Judge of the Court of Claims

[1].This refers to the trial transcript page.
[2].Pancreatitis is a disease in which the pancreas becomes inflamed. The pancreas is a large gland located behind the stomach and next to the duodenum.
[3].“NPO” or nil per os is Latin for "nothing by mouth", a medical instruction to withhold food and fluids from a patient.
[4].Although the claim refers to claimant’s fall as occurring on October 20, 2002, the Court will conform the pleadings to the proof and find the date of claimant’s fall to be October 18, 2002.
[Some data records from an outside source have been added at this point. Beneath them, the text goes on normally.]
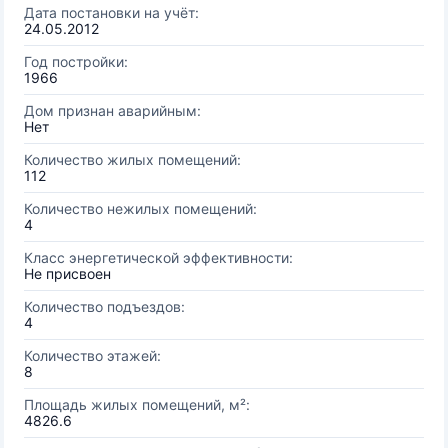
Дата постановки на учёт:
24.05.2012
Год постройки:
1966
Дом признан аварийным:
Нет
Количество жилых помещений:
112
Количество нежилых помещений:
4
Класс энергетической эффективности:
Не присвоен
Количество подъездов:
4
Количество этажей:
8
Площадь жилых помещений, м²:
4826.6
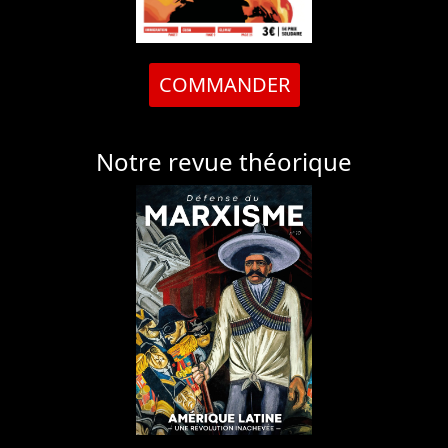
COMMANDER
Notre revue théorique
[5].As a first year intern, Dr. Caraballo was not directly in charge of a patient’s care. The doctor was part of a team of residents and interns. An attending physician headed the group and was in charge of the care of each of the patients. Dr. Caraballo had patients, such as claimant, for whom he was the point man for the group.
[6].The doctor’s initial impression of a hypoglycemic episode would fall into the metabolic category.
[7].Simply put, this is a reason for fainting. One of the triggers can be standing too quickly.
[8].A condition wherein your body reacts to a large influx of sugar (typically a meal) by making too much insulin and lowering a body’s blood sugar too much.
[9].Dr. Maccone indicated this procedure is usually performed to treat pancreatic cancer, but can be done for other reasons. The witness described the procedure as a pancreas bypass.
1[0].A reduction in blood pressure.
[1]1.Dr. Lamm indicated that claimant’s Whipple procedure removed approximately 90% of her pancreas.
1[2].In addition to the admitting doctors, Dr. Lamm noted that a gastroenterologist was consulted. After his examination of claimant, he agreed with the plan of the admitting doctors, according to claimant’s chart (T. 848).